═══ DOCUMENT EXCERPT
2006 ALA/ALCTS/PARS award

Senior FotB Editor Gary Frost has received an annual award and can now define a lost cause theme for his brief administration. Gary has choosen to lament the dissolve of systems of bibliographic organization as a result of on-line searching. Library classification, a vision and daily routine of a millenium of librarians, is now too casually discarded by presumptive technopunks. They are not satisfied to dissolve bibliographical coherency into word frequencies, search terms and tagged images. Oh no, now they must disorganize physical books into shelf location based on size alone with the only key an inventory control software.

Its the 60’s all over again except that the young people are now the forces of regression.

“The diffusion of information through the Internet is more likely to transmit irrationality than rationality. Because irrationality is more emotionally loaded, it requires less knowledge. it explains more to more people, it goes down easier.” Yaron Ezrahi

the ocean of communication

Digital advocates enthused with dynamic change in the transmission of knowledge should consider the implications of their stance. In the knowledge transmission business print has already assimilated and been driven by the digital revolution and is positioned for new behaviors of bionic reading beyond the screen.

Print book publishers are not as backward as electronic reading enthusiasts suggest. The old publishers know they are on a ship on the ocean of communication. There are storms and you need to be on a boat and not in the water.
══════
═══ SUPPLIED ENTRIES
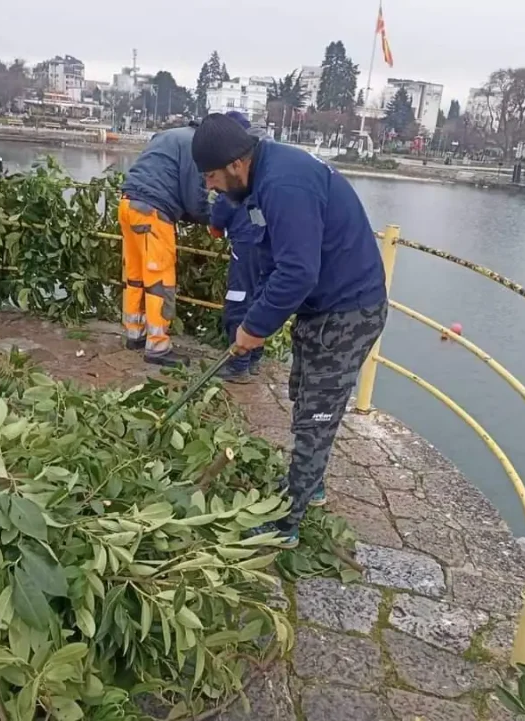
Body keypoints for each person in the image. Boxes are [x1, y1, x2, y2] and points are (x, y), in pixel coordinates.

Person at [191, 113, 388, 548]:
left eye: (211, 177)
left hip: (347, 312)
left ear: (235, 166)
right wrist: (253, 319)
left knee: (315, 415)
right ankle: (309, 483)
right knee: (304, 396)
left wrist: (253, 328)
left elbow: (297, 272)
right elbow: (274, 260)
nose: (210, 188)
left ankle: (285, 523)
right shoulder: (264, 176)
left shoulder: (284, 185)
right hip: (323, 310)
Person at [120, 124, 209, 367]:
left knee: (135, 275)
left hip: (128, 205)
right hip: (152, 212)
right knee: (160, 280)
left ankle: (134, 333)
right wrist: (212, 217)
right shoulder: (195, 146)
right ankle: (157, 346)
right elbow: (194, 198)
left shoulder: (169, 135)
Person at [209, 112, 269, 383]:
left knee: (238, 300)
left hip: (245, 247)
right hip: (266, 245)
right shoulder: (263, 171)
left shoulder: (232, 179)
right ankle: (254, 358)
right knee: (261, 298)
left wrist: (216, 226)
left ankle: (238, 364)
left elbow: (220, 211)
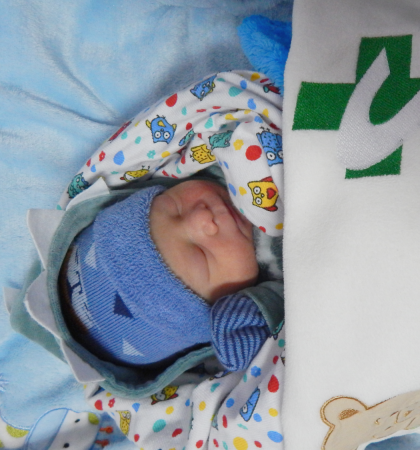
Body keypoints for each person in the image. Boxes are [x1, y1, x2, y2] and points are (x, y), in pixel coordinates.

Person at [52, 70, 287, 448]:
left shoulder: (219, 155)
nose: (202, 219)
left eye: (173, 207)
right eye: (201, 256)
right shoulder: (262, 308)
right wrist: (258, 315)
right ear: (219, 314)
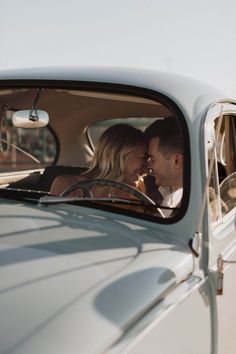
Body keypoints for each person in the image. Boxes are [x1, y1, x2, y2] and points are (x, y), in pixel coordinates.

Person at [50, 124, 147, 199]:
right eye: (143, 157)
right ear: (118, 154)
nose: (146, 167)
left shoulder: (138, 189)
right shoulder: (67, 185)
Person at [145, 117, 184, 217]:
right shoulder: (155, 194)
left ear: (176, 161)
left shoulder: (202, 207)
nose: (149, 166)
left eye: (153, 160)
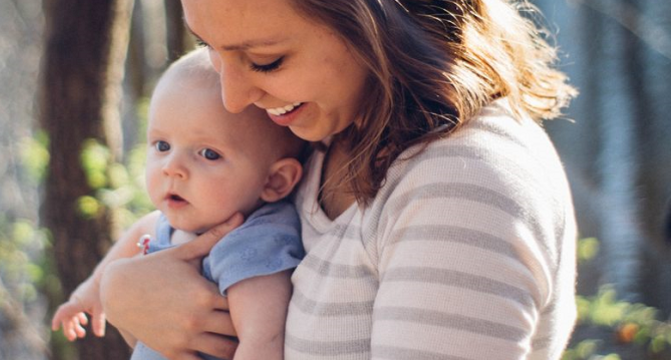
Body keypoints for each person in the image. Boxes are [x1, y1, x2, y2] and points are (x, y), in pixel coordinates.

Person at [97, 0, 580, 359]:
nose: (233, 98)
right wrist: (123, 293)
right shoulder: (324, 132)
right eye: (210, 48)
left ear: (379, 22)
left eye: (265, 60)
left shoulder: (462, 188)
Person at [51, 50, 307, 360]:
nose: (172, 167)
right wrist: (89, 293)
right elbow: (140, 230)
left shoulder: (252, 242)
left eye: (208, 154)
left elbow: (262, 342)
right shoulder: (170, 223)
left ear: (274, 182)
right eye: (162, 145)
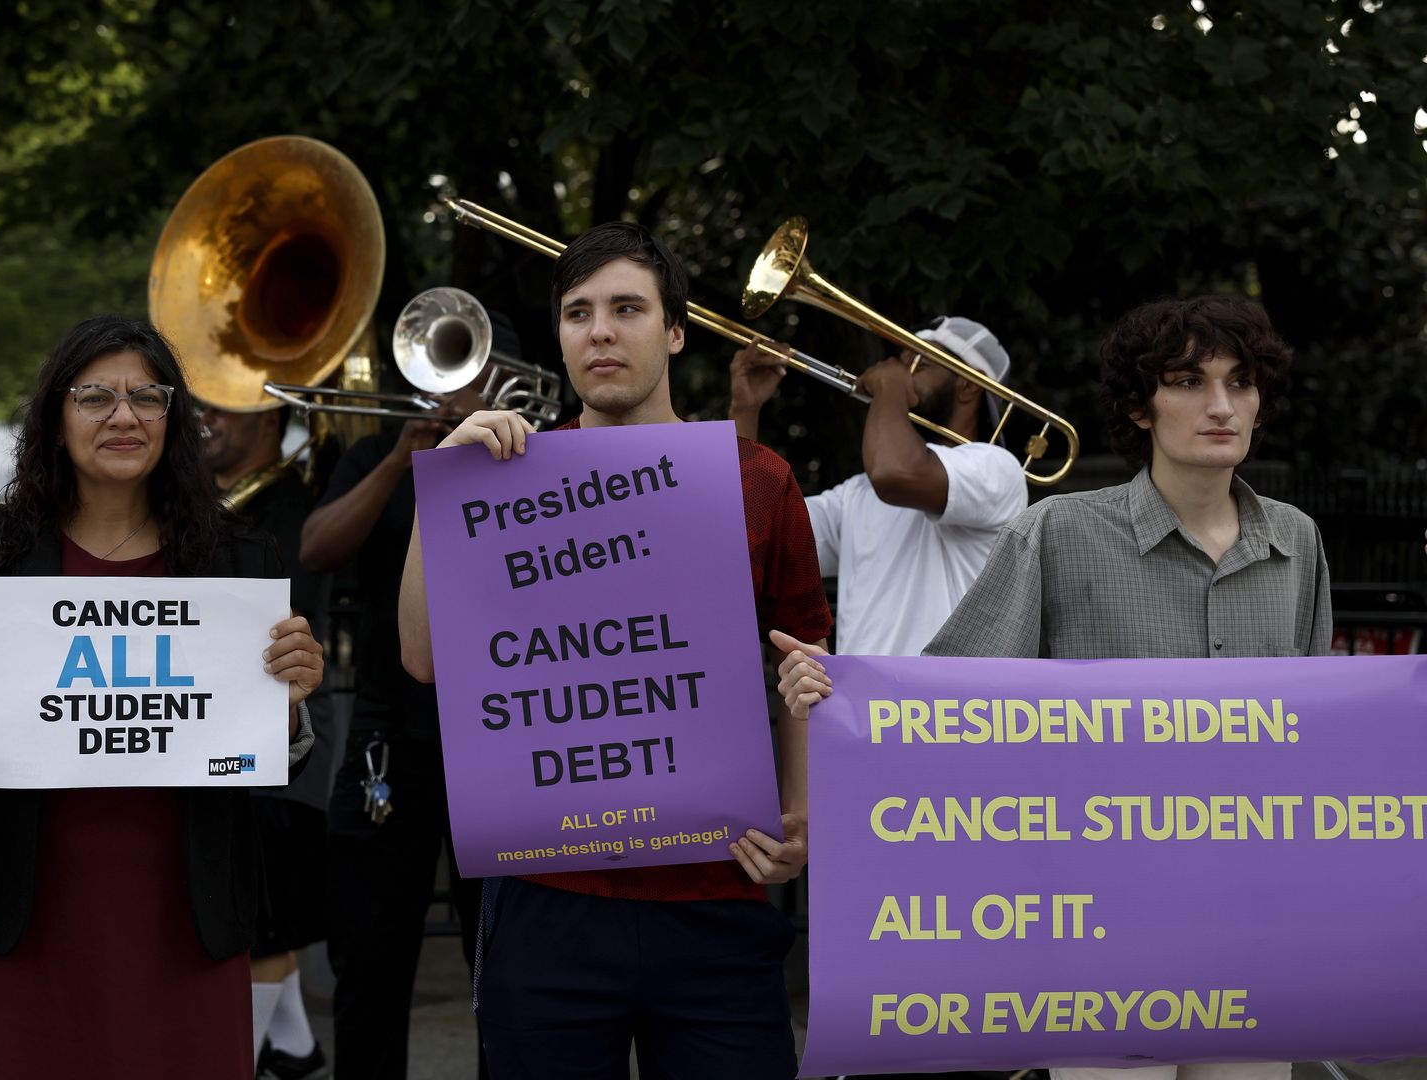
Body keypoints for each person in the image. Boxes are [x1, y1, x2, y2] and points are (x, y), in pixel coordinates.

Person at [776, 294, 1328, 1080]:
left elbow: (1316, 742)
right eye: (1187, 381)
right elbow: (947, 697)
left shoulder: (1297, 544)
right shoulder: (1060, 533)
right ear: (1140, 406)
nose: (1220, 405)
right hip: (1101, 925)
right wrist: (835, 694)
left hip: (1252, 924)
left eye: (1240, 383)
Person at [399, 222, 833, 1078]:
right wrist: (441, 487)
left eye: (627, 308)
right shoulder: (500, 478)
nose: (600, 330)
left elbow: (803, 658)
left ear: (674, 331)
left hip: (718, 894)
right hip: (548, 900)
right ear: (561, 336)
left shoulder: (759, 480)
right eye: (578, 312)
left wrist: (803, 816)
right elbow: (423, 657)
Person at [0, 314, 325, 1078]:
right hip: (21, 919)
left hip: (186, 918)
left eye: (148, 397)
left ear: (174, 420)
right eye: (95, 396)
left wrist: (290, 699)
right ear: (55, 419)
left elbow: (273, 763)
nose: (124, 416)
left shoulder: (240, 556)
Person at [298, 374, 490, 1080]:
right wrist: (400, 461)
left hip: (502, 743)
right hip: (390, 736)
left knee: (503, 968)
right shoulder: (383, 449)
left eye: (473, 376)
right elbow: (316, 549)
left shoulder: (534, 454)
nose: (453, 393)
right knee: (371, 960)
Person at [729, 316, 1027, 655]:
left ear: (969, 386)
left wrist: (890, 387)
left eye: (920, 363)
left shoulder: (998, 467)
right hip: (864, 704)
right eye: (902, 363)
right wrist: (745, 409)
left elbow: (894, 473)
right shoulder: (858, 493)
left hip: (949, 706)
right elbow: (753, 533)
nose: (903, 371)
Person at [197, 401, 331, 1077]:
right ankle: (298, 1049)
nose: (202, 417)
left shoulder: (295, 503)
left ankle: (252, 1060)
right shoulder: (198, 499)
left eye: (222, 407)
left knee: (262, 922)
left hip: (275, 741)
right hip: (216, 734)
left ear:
══════
◆ WORK INSTRUCTIONS
[1] Answer these questions from the ALA/ALCTS/PARS award text:
(a) What title does the text give the award recipient?
(b) Who is credited with the quotation about the diffusion of information through the Internet?
(c) According to the text, what do the old publishers know they are on?
[2] State whether each statement agrees with the ALA/ALCTS/PARS award text, giving yes or no with the deciding words quoted exactly:
(a) Gary chose to lament the loss of bibliographic organization caused by online searching.
(b) The young people are now described as the forces of progress.
(c) Print book publishers are said to be more backward than electronic reading enthusiasts suggest.
[3] Repeat verbatim the passage of the ALA/ALCTS/PARS award text between "Print book publishers" and "in the water.", inclusive.
The records have no connection to the ALA/ALCTS/PARS award text.

◆ ANSWERS TO THE TASKS
[1]
(a) Senior FotB Editor
(b) Yaron Ezrahi
(c) A ship on the ocean of communication

[2]
(a) Yes: "Gary has choosen to lament the dissolve of systems of bibliographic organization as a result of on-line searching."
(b) No: "the young people are now the forces of regression."
(c) No: "Print book publishers are not as backward as electronic reading enthusiasts suggest."

[3]
Print book publishers are not as backward as electronic reading enthusiasts suggest. The old publishers know they are on a ship on the ocean of communication. There are storms and you need to be on a boat and not in the water.